Bhanu berjalan mendekati adik tertuanya yang duduk di kursi teras, lalu mengacak-acak rambut gadis itu dengan gemas. Bukan karena takut rambutnya berantakan, tetapi karena Bhanu pernah bilang kalau Binna adalah titisan kucing keluarga yang meninggal sebelum Binna lahir. Semasa hidup, kucing itu sangat suka diusap-usap kepalanya. Binna murka ketika Bhanu mengusap-usap kepalanya karena disamakan dengan kucing keluarga.
“Mas Nuuu!” Binna melayangkan tangan untuk menyerang Bhanu, tetapi cowok bertinggi badan 180 sentimeter itu sigap melarikan diri masuk ke rumah. Bhanu meninggalkan koper di teras, berlarian ke sudut rumah untuk menghindari Binna, sampai akhirnya wanita paruh baya keluar dari salah satu pintu kamar. Aksi tikus dan kucing itu pun berakhir.

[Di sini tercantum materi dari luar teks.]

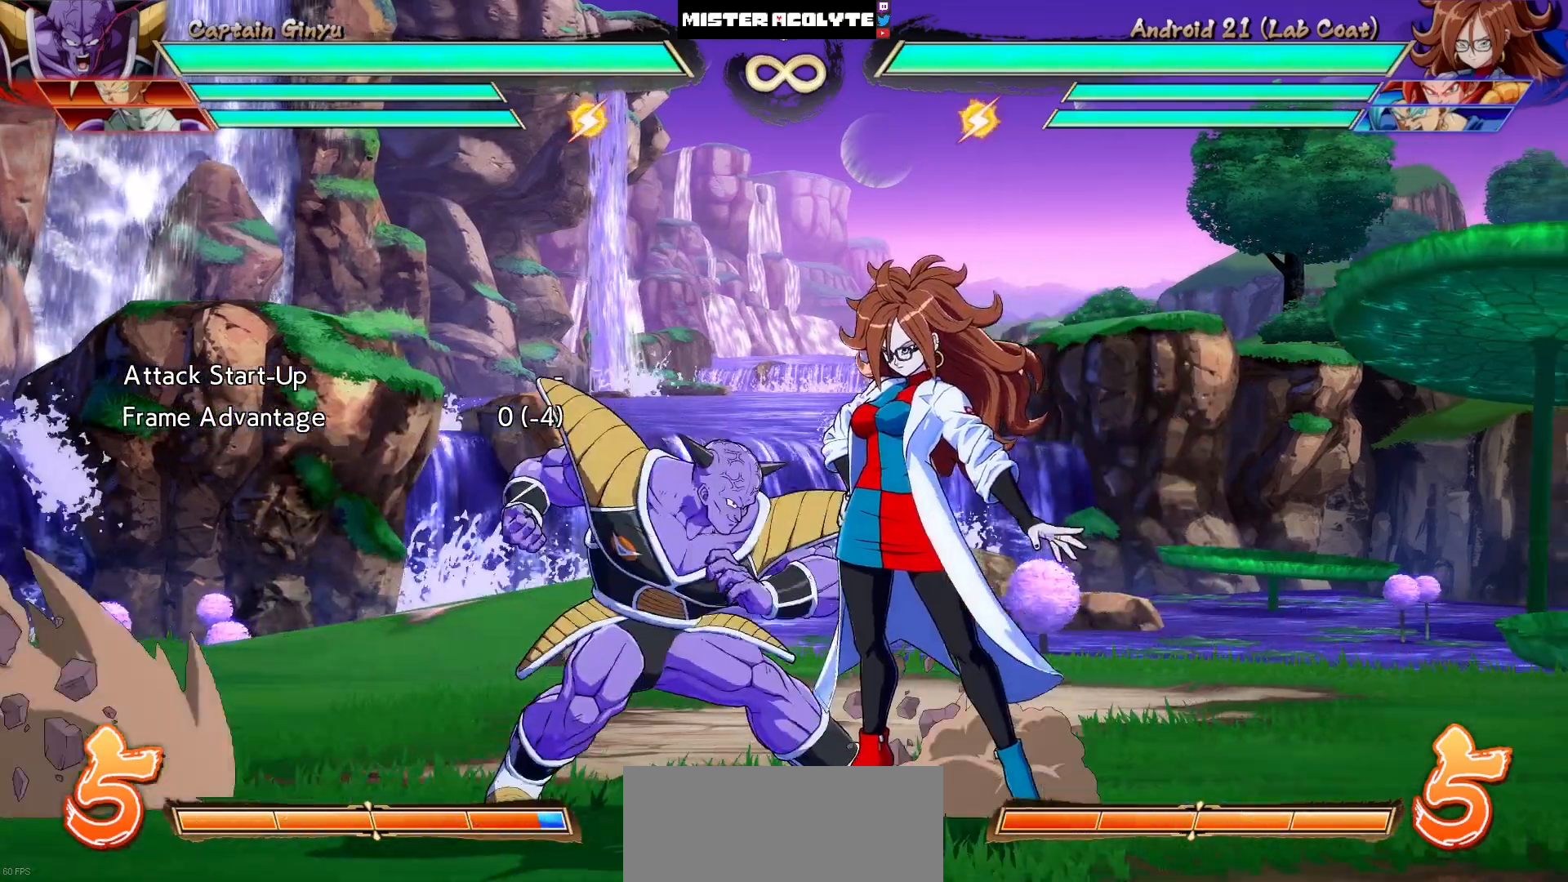
{"buttons": [], "events": [[117, "DPAD_LEFT", "up"]]}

Binna menghargai momen ini, karena kepergian kakaknya seolah merenggut setengah jiwa ibunya. Sang ibu diam-diam menangis di malam hari karena merindukan sang kakak. Untuk itu, Binna memilih duduk di kursi meski kesal dendamnya belum terbalaskan.
“Panglima …” Nawang, sang ibu berdiri tegap dengan dua tangannya membentuk simbol bunga seperti seorang ratu yang duduk di tahta.
“Sendiko dawuh, Kanjeng.” Bhanu menjatuhkan satu lututnya di lantai dengan menelangkupkan tangan di depan kening, takzim di hadapan sang ibu. Diikuti si kembar yang turut menekuk lutut di belakang Bhanu.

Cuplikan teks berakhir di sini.